## Page excerpt
◆ ◆ ◆ ◆ ◆

This has not been tested with ULPs that move a substantial amount of
data. Thus, I can't attest to how robust the write_space and
congestion management logic is.
Signed-off-by: Chuck Lever <chuck.lever@oracle.com>
---
include/linux/sunrpc/msg_prot.h | 1
include/linux/sunrpc/xprt.h | 3
net/sunrpc/clnt.c | 8 +
net/sunrpc/xprtsock.c | 395 +++++++++++++++++++++++++++++++++++++++
4 files changed, 403 insertions(+), 4 deletions(-)

◆ ◆ ◆ ◆ ◆

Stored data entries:
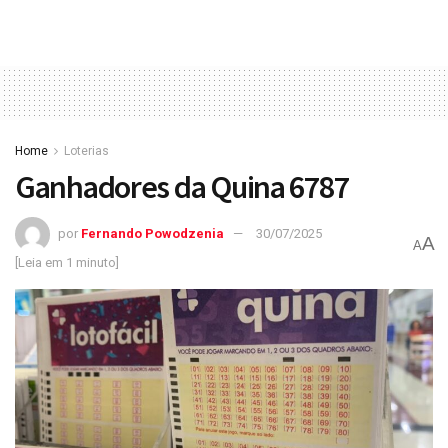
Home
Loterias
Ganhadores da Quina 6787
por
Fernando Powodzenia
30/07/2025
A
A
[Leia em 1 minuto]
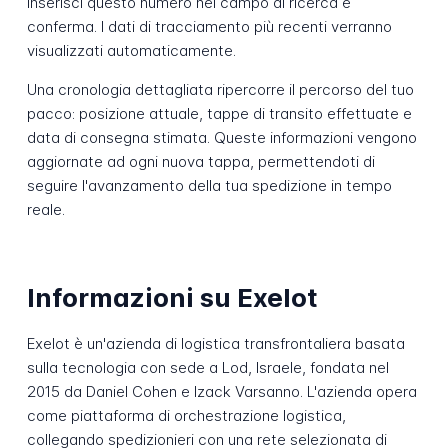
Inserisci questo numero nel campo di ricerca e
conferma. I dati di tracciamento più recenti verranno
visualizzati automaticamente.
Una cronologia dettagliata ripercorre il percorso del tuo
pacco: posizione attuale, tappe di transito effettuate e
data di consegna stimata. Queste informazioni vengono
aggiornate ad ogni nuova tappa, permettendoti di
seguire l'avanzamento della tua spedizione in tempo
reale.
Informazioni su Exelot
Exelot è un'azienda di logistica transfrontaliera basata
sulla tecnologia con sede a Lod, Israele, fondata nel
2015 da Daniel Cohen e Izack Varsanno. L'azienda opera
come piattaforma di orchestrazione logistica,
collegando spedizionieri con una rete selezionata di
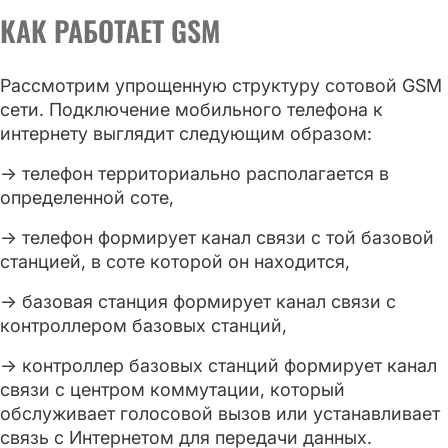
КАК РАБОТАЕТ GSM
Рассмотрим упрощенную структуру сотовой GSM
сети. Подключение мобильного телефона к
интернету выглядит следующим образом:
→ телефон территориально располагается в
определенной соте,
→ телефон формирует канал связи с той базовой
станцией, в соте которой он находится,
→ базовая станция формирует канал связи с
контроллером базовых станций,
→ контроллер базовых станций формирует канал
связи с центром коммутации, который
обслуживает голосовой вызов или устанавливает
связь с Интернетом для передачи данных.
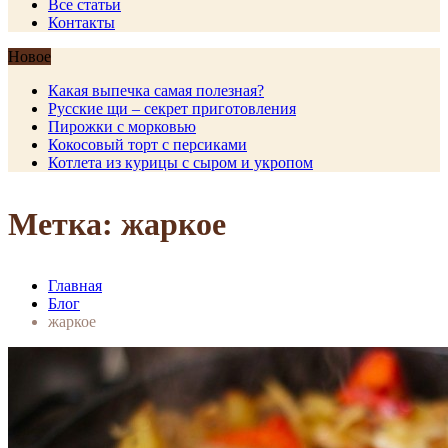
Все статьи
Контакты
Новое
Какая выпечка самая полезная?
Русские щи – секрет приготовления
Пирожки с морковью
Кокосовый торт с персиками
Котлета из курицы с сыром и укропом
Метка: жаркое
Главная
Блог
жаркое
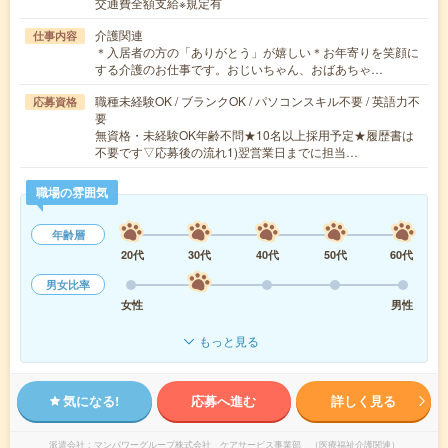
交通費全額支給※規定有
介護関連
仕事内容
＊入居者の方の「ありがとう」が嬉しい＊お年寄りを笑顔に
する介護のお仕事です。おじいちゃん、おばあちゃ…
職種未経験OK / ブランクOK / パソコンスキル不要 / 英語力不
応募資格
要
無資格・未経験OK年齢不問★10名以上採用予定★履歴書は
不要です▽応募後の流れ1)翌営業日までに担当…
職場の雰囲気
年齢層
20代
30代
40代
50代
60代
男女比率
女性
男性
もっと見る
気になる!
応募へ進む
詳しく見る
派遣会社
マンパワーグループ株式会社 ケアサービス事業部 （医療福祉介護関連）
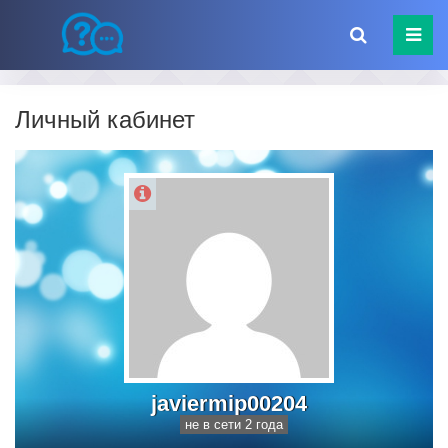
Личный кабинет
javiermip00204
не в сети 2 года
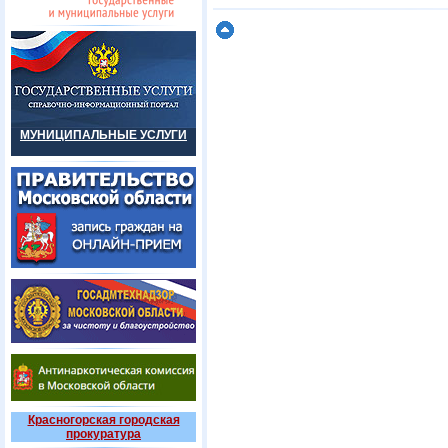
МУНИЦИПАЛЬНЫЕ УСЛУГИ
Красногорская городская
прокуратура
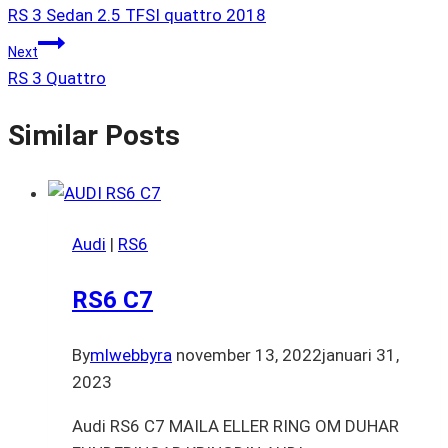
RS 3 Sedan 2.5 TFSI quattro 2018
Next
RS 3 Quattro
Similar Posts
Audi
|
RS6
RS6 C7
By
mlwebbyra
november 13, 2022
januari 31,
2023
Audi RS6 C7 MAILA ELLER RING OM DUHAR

◆ ◆ ◆ ◆ ◆

## Work order 1
Answer these from the patch excerpt:
(a) Whose email address appears in the sign-off line?
(b) Which file shows 395 changed lines?
(c) How many insertions and deletions does the summary line report?
## Work order 2
Repeat the part of the patch excerpt between "Signed-off-by: Chuck Lever" and "insertions(+), 4 deletions(-)", inclusive.

## Answer section 1
(a) Chuck Lever's, chuck.lever@oracle.com
(b) net/sunrpc/xprtsock.c
(c) 403 insertions and 4 deletions

## Answer section 2
Signed-off-by: Chuck Lever <chuck.lever@oracle.com>
---
include/linux/sunrpc/msg_prot.h | 1
include/linux/sunrpc/xprt.h | 3
net/sunrpc/clnt.c | 8 +
net/sunrpc/xprtsock.c | 395 +++++++++++++++++++++++++++++++++++++++
4 files changed, 403 insertions(+), 4 deletions(-)